━━━━━ RAW DATA ━━━━━

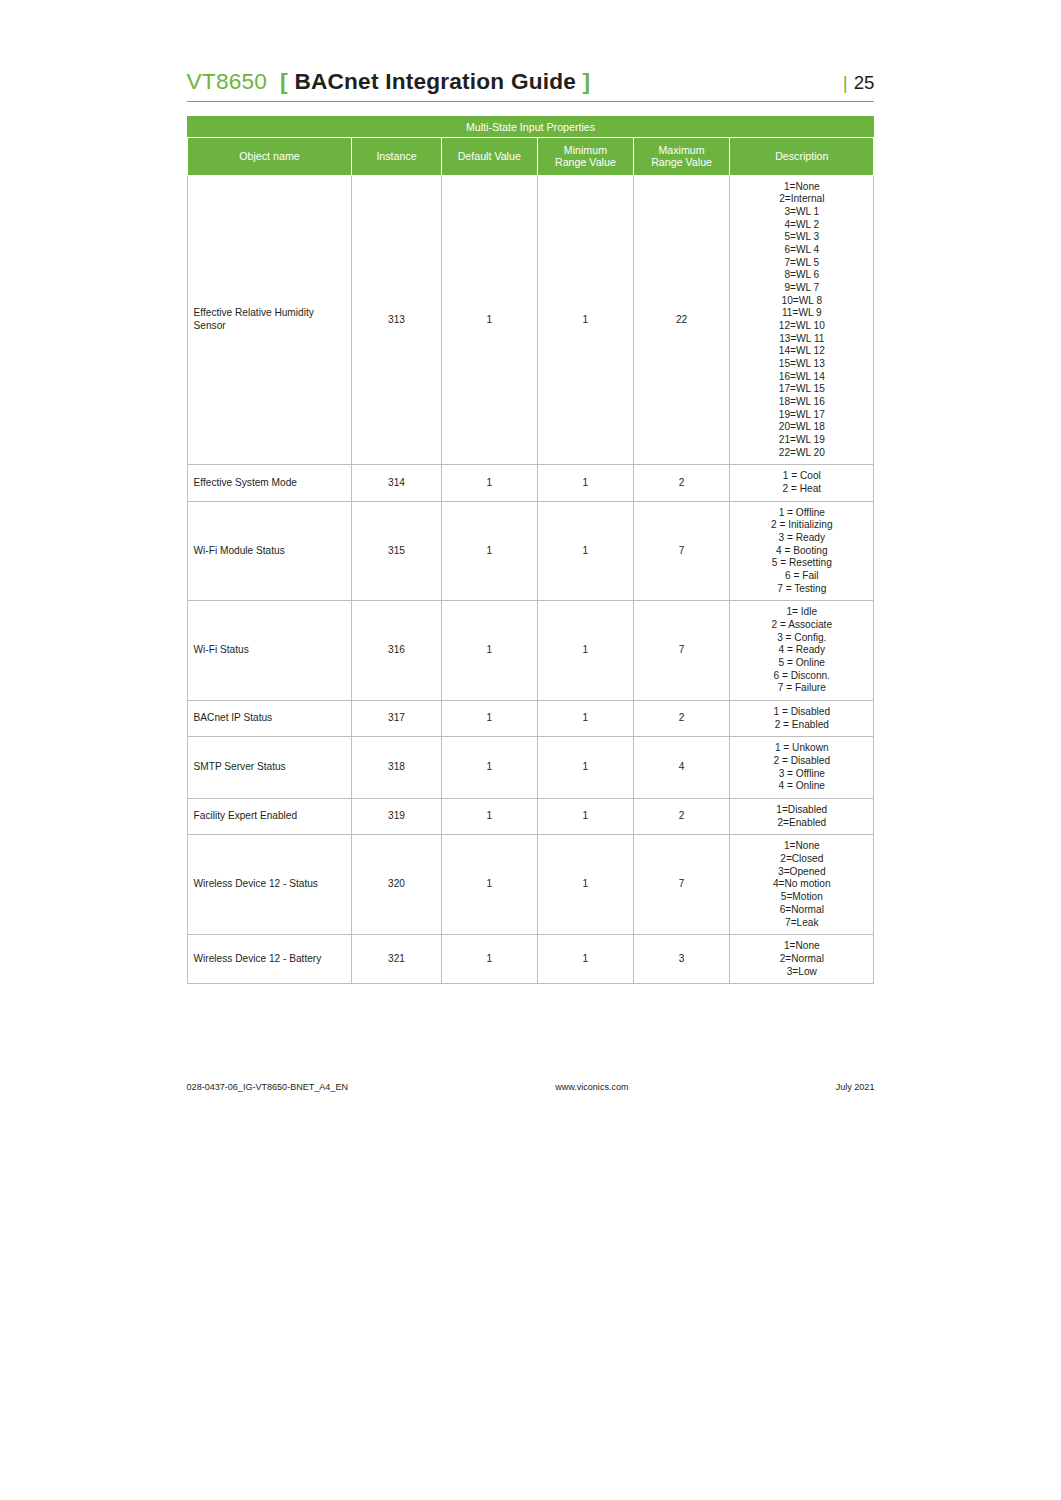VT8650 [ BACnet Integration Guide ]
|25
Multi-State Input Properties
| Object name | Instance | Default Value | Minimum Range Value | Maximum Range Value | Description |
| --- | --- | --- | --- | --- | --- |
| Effective Relative Humidity Sensor | 313 | 1 | 1 | 22 | 1=None 2=Internal 3=WL 1 4=WL 2 5=WL 3 6=WL 4 7=WL 5 8=WL 6 9=WL 7 10=WL 8 11=WL 9 12=WL 10 13=WL 11 14=WL 12 15=WL 13 16=WL 14 17=WL 15 18=WL 16 19=WL 17 20=WL 18 21=WL 19 22=WL 20 |
| Effective System Mode | 314 | 1 | 1 | 2 | 1 = Cool 2 = Heat |
| Wi-Fi Module Status | 315 | 1 | 1 | 7 | 1 = Offline 2 = Initializing 3 = Ready 4 = Booting 5 = Resetting 6 = Fail 7 = Testing |
| Wi-Fi Status | 316 | 1 | 1 | 7 | 1= Idle 2 = Associate 3 = Config. 4 = Ready 5 = Online 6 = Disconn. 7 = Failure |
| BACnet IP Status | 317 | 1 | 1 | 2 | 1 = Disabled 2 = Enabled |
| SMTP Server Status | 318 | 1 | 1 | 4 | 1 = Unkown 2 = Disabled 3 = Offline 4 = Online |
| Facility Expert Enabled | 319 | 1 | 1 | 2 | 1=Disabled 2=Enabled |
| Wireless Device 12 - Status | 320 | 1 | 1 | 7 | 1=None 2=Closed 3=Opened 4=No motion 5=Motion 6=Normal 7=Leak |
| Wireless Device 12 - Battery | 321 | 1 | 1 | 3 | 1=None 2=Normal 3=Low |
028-0437-06_IG-VT8650-BNET_A4_EN
www.viconics.com
July 2021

━━━━━

PROBLEM REQUIREMENTS
The expected output is the run of lines from the one holding "7 = Testing |" to the last line of the entries above, each reproduced character for character.

TASK OUTPUT
| Wi-Fi Module Status | 315 | 1 | 1 | 7 | 1 = Offline 2 = Initializing 3 = Ready 4 = Booting 5 = Resetting 6 = Fail 7 = Testing |
| Wi-Fi Status | 316 | 1 | 1 | 7 | 1= Idle 2 = Associate 3 = Config. 4 = Ready 5 = Online 6 = Disconn. 7 = Failure |
| BACnet IP Status | 317 | 1 | 1 | 2 | 1 = Disabled 2 = Enabled |
| SMTP Server Status | 318 | 1 | 1 | 4 | 1 = Unkown 2 = Disabled 3 = Offline 4 = Online |
| Facility Expert Enabled | 319 | 1 | 1 | 2 | 1=Disabled 2=Enabled |
| Wireless Device 12 - Status | 320 | 1 | 1 | 7 | 1=None 2=Closed 3=Opened 4=No motion 5=Motion 6=Normal 7=Leak |
| Wireless Device 12 - Battery | 321 | 1 | 1 | 3 | 1=None 2=Normal 3=Low |
028-0437-06_IG-VT8650-BNET_A4_EN
www.viconics.com
July 2021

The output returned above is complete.